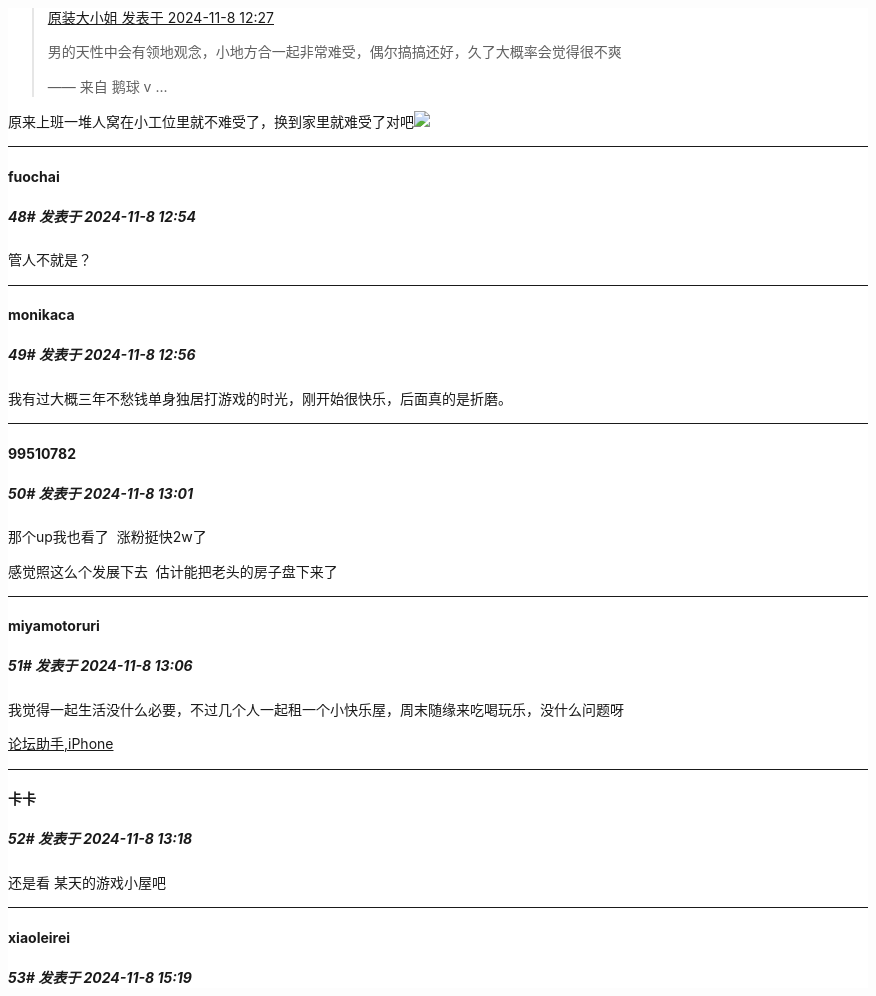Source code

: <blockquote><a href="httphttps://bbs.saraba1st.com/2b/forum.php?mod=redirect&amp;goto=findpost&amp;pid=66647273&amp;ptid=2206117" target="_blank">原装大小姐 发表于 2024-11-8 12:27</a>

男的天性中会有领地观念，小地方合一起非常难受，偶尔搞搞还好，久了大概率会觉得很不爽

—— 来自 鹅球 v ...</blockquote>
原来上班一堆人窝在小工位里就不难受了，换到家里就难受了对吧<img src="https://static.saraba1st.com/image/smiley/face2017/035.png" referrerpolicy="no-referrer">


*****

####  fuochai  
##### 48#       发表于 2024-11-8 12:54

管人不就是？

*****

####  monikaca  
##### 49#       发表于 2024-11-8 12:56

我有过大概三年不愁钱单身独居打游戏的时光，刚开始很快乐，后面真的是折磨。


*****

####  99510782  
##### 50#       发表于 2024-11-8 13:01

那个up我也看了  涨粉挺快2w了

感觉照这么个发展下去  估计能把老头的房子盘下来了


*****

####  miyamotoruri  
##### 51#       发表于 2024-11-8 13:06

我觉得一起生活没什么必要，不过几个人一起租一个小快乐屋，周末随缘来吃喝玩乐，没什么问题呀

[论坛助手,iPhone](https://bbs.saraba1st.com/2b/forum.php?mod=viewthread&amp;tid=2029836)


*****

####  卡卡  
##### 52#       发表于 2024-11-8 13:18

还是看 某天的游戏小屋吧


*****

####  xiaoleirei  
##### 53#       发表于 2024-11-8 15:19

What to work on: If pictures appear in the data, omit them and copy all other parts exactly.

Response to the task:
Source code

: <blockquote><a href="httphttps://bbs.saraba1st.com/2b/forum.php?mod=redirect&amp;goto=findpost&amp;pid=66647273&amp;ptid=2206117" target="_blank">原装大小姐 发表于 2024-11-8 12:27</a>

男的天性中会有领地观念，小地方合一起非常难受，偶尔搞搞还好，久了大概率会觉得很不爽

—— 来自 鹅球 v ...</blockquote>
原来上班一堆人窝在小工位里就不难受了，换到家里就难受了对吧<img src="https://static.saraba1st.com/image/smiley/face2017/035.png" referrerpolicy="no-referrer">


*****

####  fuochai  
##### 48#       发表于 2024-11-8 12:54

管人不就是？

*****

####  monikaca  
##### 49#       发表于 2024-11-8 12:56

我有过大概三年不愁钱单身独居打游戏的时光，刚开始很快乐，后面真的是折磨。


*****

####  99510782  
##### 50#       发表于 2024-11-8 13:01

那个up我也看了  涨粉挺快2w了

感觉照这么个发展下去  估计能把老头的房子盘下来了


*****

####  miyamotoruri  
##### 51#       发表于 2024-11-8 13:06

我觉得一起生活没什么必要，不过几个人一起租一个小快乐屋，周末随缘来吃喝玩乐，没什么问题呀

[论坛助手,iPhone](https://bbs.saraba1st.com/2b/forum.php?mod=viewthread&amp;tid=2029836)


*****

####  卡卡  
##### 52#       发表于 2024-11-8 13:18

还是看 某天的游戏小屋吧


*****

####  xiaoleirei  
##### 53#       发表于 2024-11-8 15:19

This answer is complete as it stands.